Why Rebellious Teenagers are Actually a Good Thing

For most parents, it can be complicated to adjust to having a rebellious teenager in the house. You might even worry that your teen will eventually become law-breaking adults, and you’ll have to tell them I told you so from prison cells across the country. But don’t panic just yet!

Trust your instincts

Is your child being rebellious? How do you know? Every parent knows that teenage rebellion is inevitable. What we often don’t know is what makes our child unmanageable, and what do we do about it? Your first instinct might be to get angry or frustrated when you hear your teenager telling you they’re going out with their friends. But believe it or not, teenage rebellion can benefit them in ways that will help them in future relationships and work environments. Here’s how

Use visual aids

Use infographics, videos, or links to previous articles you have written. Remember – if you can’t explain something in simple terms, then your audience won’t be able to understand what you have to say. This is especially true when it comes to teenagers and teen rebellion. You need to explain things in a way that connects with them emotionally, or they won’t listen! That is why using visual aids can help with explaining how everyday teen rebellion helps teenagers grow up better in adulthood than those who were obedient teenagers.

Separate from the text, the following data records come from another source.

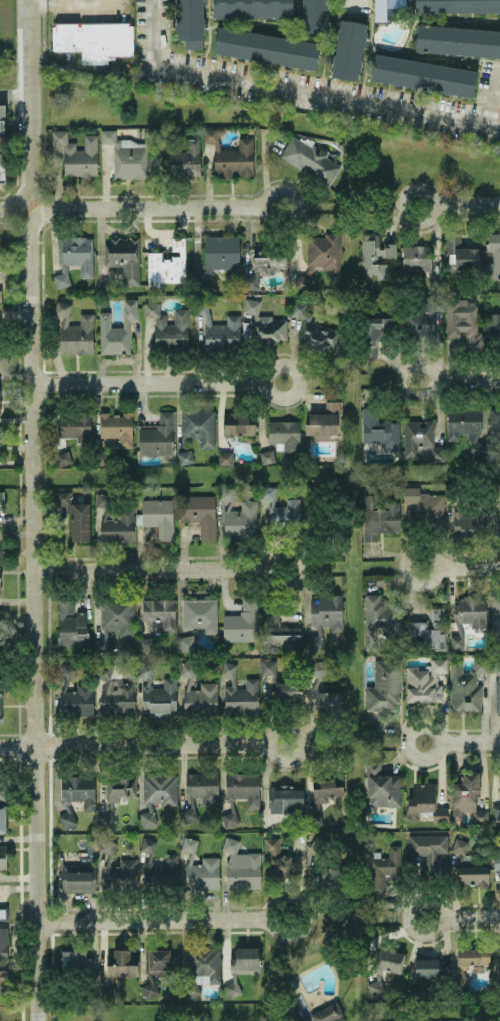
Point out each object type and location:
road: (75, 2)
building: (456, 5)
road: (351, 7)
building: (251, 8)
building: (379, 13)
building: (315, 15)
building: (189, 19)
building: (94, 39)
building: (457, 39)
building: (265, 47)
building: (348, 48)
building: (423, 75)
road: (294, 90)
road: (494, 92)
road: (15, 94)
road: (29, 97)
building: (2, 143)
building: (77, 154)
building: (126, 155)
building: (230, 155)
building: (185, 159)
building: (310, 159)
road: (293, 204)
road: (16, 205)
road: (434, 205)
road: (467, 205)
road: (152, 206)
building: (461, 252)
building: (219, 253)
building: (375, 255)
building: (493, 255)
building: (123, 256)
building: (74, 257)
building: (320, 257)
building: (416, 258)
building: (167, 264)
building: (263, 265)
building: (0, 295)
building: (422, 316)
building: (463, 322)
building: (264, 323)
building: (168, 328)
building: (314, 329)
building: (494, 329)
building: (117, 330)
building: (219, 330)
building: (75, 331)
building: (373, 333)
building: (1, 354)
road: (296, 379)
road: (432, 380)
road: (466, 380)
road: (149, 381)
building: (323, 421)
building: (239, 423)
building: (494, 424)
building: (75, 425)
building: (198, 426)
building: (117, 427)
building: (465, 428)
building: (379, 429)
building: (1, 433)
building: (285, 434)
building: (157, 435)
building: (421, 441)
building: (185, 456)
building: (266, 456)
building: (225, 457)
building: (227, 493)
building: (1, 497)
building: (424, 505)
building: (281, 509)
building: (199, 513)
building: (75, 515)
building: (157, 516)
building: (379, 517)
building: (115, 520)
building: (240, 520)
building: (468, 521)
building: (498, 528)
building: (0, 556)
road: (435, 565)
road: (468, 565)
road: (298, 568)
road: (151, 569)
building: (0, 590)
road: (34, 612)
building: (160, 612)
building: (326, 612)
building: (200, 614)
building: (118, 615)
building: (495, 615)
building: (467, 617)
building: (242, 621)
building: (71, 624)
building: (430, 629)
building: (279, 632)
building: (102, 642)
building: (313, 642)
building: (186, 643)
building: (145, 644)
building: (268, 667)
building: (318, 667)
building: (187, 669)
building: (425, 681)
building: (384, 685)
building: (466, 685)
building: (287, 691)
building: (115, 692)
building: (239, 692)
building: (497, 693)
building: (157, 694)
building: (201, 698)
building: (77, 700)
building: (325, 700)
building: (0, 705)
road: (436, 740)
road: (468, 740)
road: (299, 743)
road: (134, 744)
building: (499, 782)
building: (202, 786)
building: (381, 786)
building: (78, 790)
building: (118, 791)
building: (238, 791)
building: (2, 794)
building: (156, 794)
building: (499, 794)
building: (467, 796)
building: (287, 798)
building: (322, 798)
building: (425, 803)
building: (496, 810)
building: (2, 819)
building: (67, 819)
building: (148, 844)
building: (189, 844)
building: (107, 845)
building: (459, 845)
building: (429, 850)
building: (3, 856)
building: (496, 857)
building: (281, 859)
building: (241, 866)
building: (383, 868)
building: (162, 871)
building: (120, 873)
building: (203, 874)
building: (472, 875)
building: (77, 877)
building: (2, 912)
road: (441, 915)
road: (471, 916)
road: (303, 918)
road: (150, 920)
building: (3, 943)
building: (472, 955)
building: (499, 958)
building: (74, 959)
building: (390, 960)
building: (157, 962)
building: (121, 963)
building: (241, 966)
building: (430, 967)
building: (3, 985)
building: (375, 986)
building: (418, 988)
building: (108, 989)
building: (149, 989)
road: (309, 992)
building: (293, 1011)
building: (327, 1012)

Your infographic could also include tips for parents on how they can help their children get through their rebellious years without having ongoing emotional issues, which may make them more challenging as adults.

Listen, then talk

You might think that being rebellious is a sign of poor parenting, but it’s normal for teenagers to resist authority. When you were in your teens, did you do everything your parents told you to do? As a parent, remember that bad behavior may be about something other than just misbehavior—what appears to be an intentional act of defiance may be more like an identity crisis. Reassure them and let them know they aren’t in trouble. They’re not doing anything wrong; it’s part of growing up.

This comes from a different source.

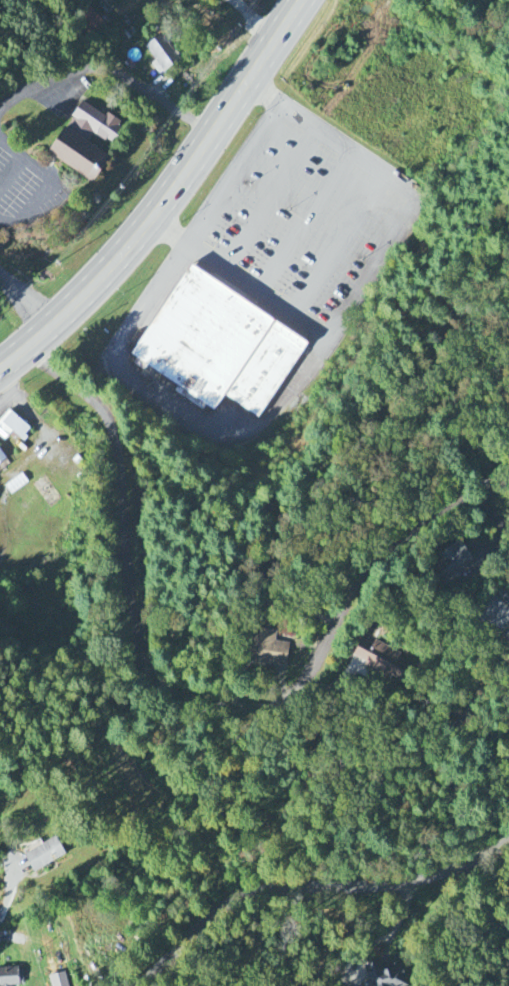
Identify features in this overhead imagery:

Reassure them they are safe.

What is everyday teenage rebellion? - Know that normal teenage rebellion doesn’t mean you have to put up with any crazy behavior. If your teen is being so rebellious that they’re breaking the rules and staying out late, you might want to consider setting some new boundaries or at least putting your foot down on what you will accept. You should let them know that there will be repercussions if they continue in negative ways, but avoid making it so terrible that they would instead rebel than accept the consequences. Once again, it’s all about knowing when to respond and when not to (don’t escalate).

Reassure them they aren’t in trouble.

While it may be hard to do, try to reassure your teenager that you’re not upset with them. Remind them that you’re concerned about their safety and would like to help them learn how to drive more safely. Offer your support for any steps they want to take to address their driving issues and suggest ways they can get help if they need it. Remember that teens need boundaries, but if you keep things calm, they’ll likely take your words seriously.

Don’t get angry

Getting angry is only going to make things worse. A common misunderstanding of rebellious teenagers is that they’re trying to defy authority. In reality, teens rebel because they want their voices heard and their needs met. So instead of yelling at your kid, try asking open-ended questions about why they did what they did and how you can help them meet their needs in other ways. For example, I understand you didn’t like that curfew, but I need to have the structure right now. How can we find a curfew time that works for both of us? Keep things positive!

Don’t escalate the situation.

It’s normal for teenagers to try pushing boundaries and testing their parents, but it can be easy to react in anger when you feel your son or daughter is especially difficult. However, if you don’t respond with your aggression and instead communicate calmly what you expect from them and how they should behave, they might learn something. If they refuse to comply, that doesn’t mean they aren’t listening—it may just mean they are rebellious. It would help if you didn’t give up at that point; continue conversing with them until you find some common ground. Teenagers often reach out to their parents if they need help or want someone to listen.